Tuesday, June 26, 2007

Bounding Boxes and EPS to PDF Conversion (in LaTeX)

Another development: More bounding box related issues are discussed in this CTT thread. It turns out that dvips -E basically guesses RANDOMLY at what the bounding box should be, and so its answers can be inconsistent. GhostScript (gs) has a bbox driver that circumscribes your EPS with a rectangle and uses the rectangular dimensions as the bounding box. The epstool command can use this GhostScript calculation to update your EPS. So you can imagine doing things like...
latex file.tex
dvips -E file.tex -o tmp.eps
epstool --bbox --copy --ouput file.eps tmp.eps
epstopdf file.eps
The epspdf script has similar functionality (when you are converting from EPS to PDF) and will be included in TeXLive 2008.

Related post: LaTeX generated figures: Using preview instead of pst-eps

Follow-up: See another interesting option (pst-pdf) in this follow-up.

Update: Another interesting option is purifyeps, which requires pstoedit and Perl. See below.

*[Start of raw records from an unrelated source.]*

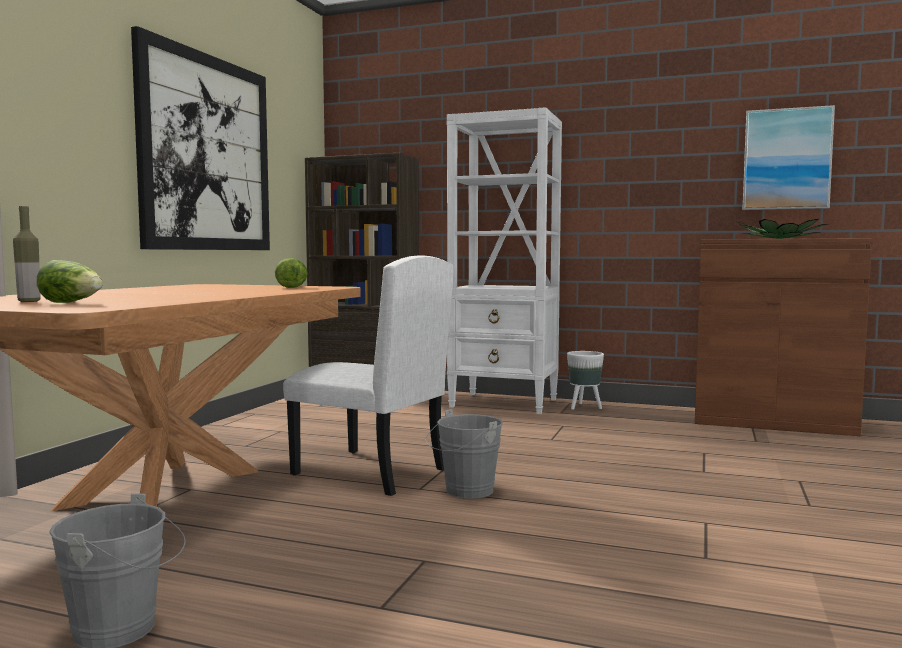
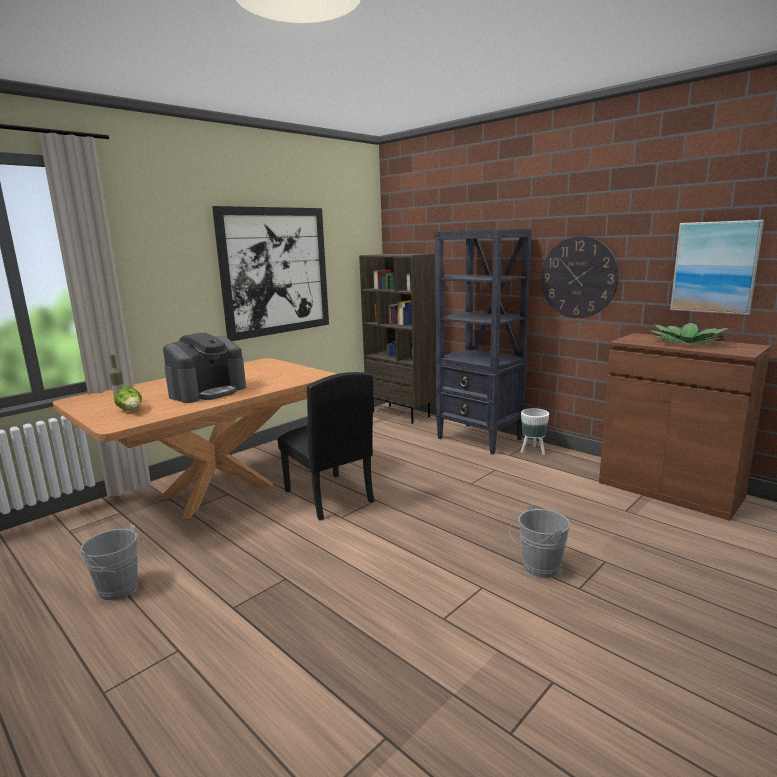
camera: 25 degrees right, 10 degrees up
lettuce [275,258,308,288] -> none
white chair [283,255,454,496] -> black chair [277,372,374,521]
grey bucket [426,409,503,499] -> grey bucket moved to [509,504,570,579]
white bookcase [447,107,562,414] -> black bookcase [434,229,532,455]
none -> coffee machine [163,333,246,403]
none -> wall clock [541,236,619,318]

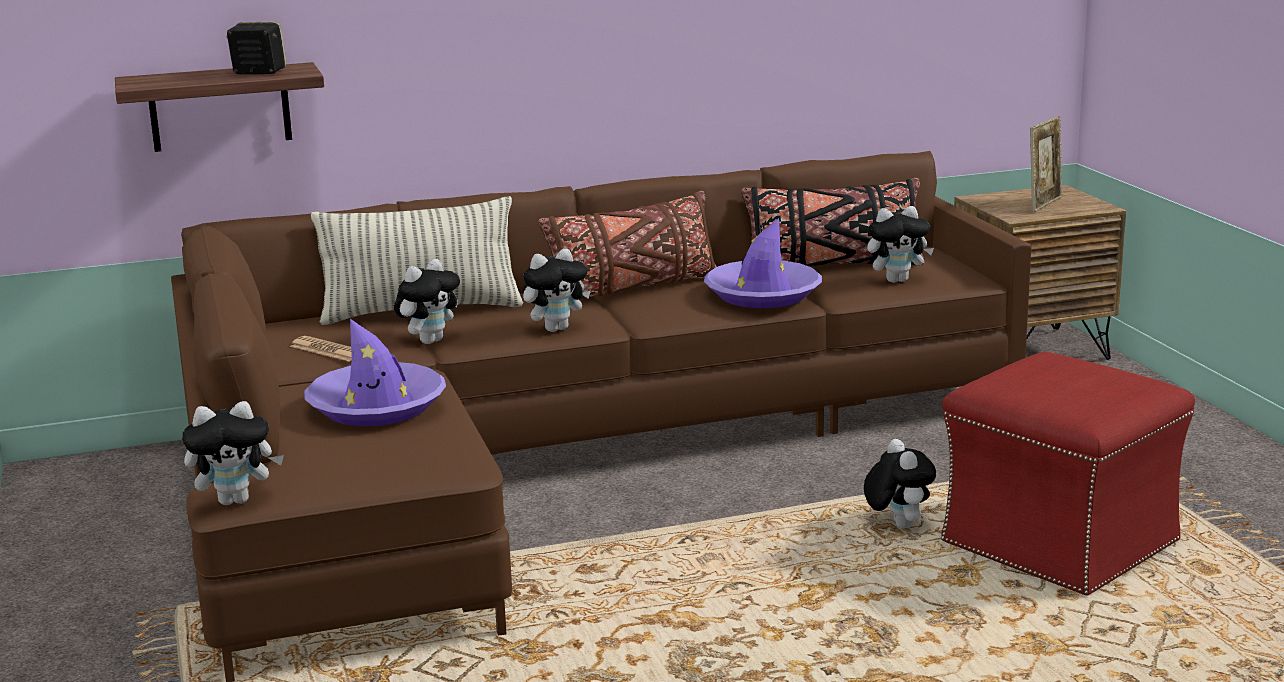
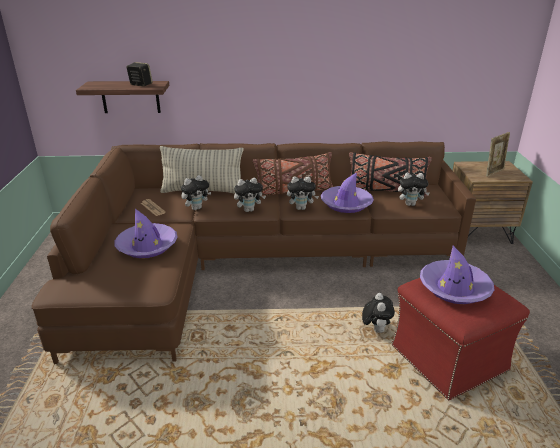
camera: 15 degrees right, 10 degrees up
plush toy [182,401,284,505] -> plush toy moved to [287,177,319,210]
none -> purple hat [420,246,494,304]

None of the following is too special. This is all well-known stuff. However, it's not the easiest to find with a Google search, so I'm going to post it here.

Pretty often, I have to generate an EPS file with MATLAB. That EPS figure will go into a LaTeX document. To generate a PDF document from my LaTeX source, I will probably use PDFLaTeX/PDFTeX. However, that means I need to convert that MATLAB EPS figure to PDF. Most EPS-to-PDF distillers I use will mess up the bounding box information and the result of the conversion will be a FULL PAGE PDF rather than the nice tiny EPS figure.

Keep this scenario in mind and consider these notes:
(*) ps2pdf command: To convert EPS to PDF and maintain the proper bounding box, try including the "EPSCrop" GhostScript (GS) option:
ps2pdf -dEPSCrop blah.eps blah.pdf
Without the -dEPSCrop option, I get the full-page PDF from a MATLAB EPS. However, with the -dEPSCrop option, things work fine.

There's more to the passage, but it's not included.